Gather every line of the records below that contains the word "Rehabs" and copy each one in full. Treat the match as case-sensitive.

Record extracts

• • • •

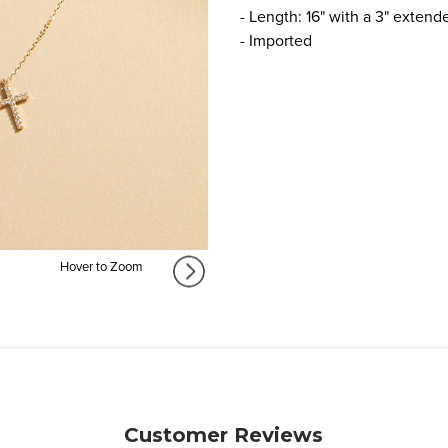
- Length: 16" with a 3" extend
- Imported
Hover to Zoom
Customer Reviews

• • • •

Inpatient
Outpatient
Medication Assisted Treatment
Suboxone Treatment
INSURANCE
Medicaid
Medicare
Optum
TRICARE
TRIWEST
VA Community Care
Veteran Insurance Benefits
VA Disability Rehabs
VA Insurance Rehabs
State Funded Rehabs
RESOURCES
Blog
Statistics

• • • •

Solution to this task
VA Disability Rehabs
VA Insurance Rehabs
State Funded Rehabs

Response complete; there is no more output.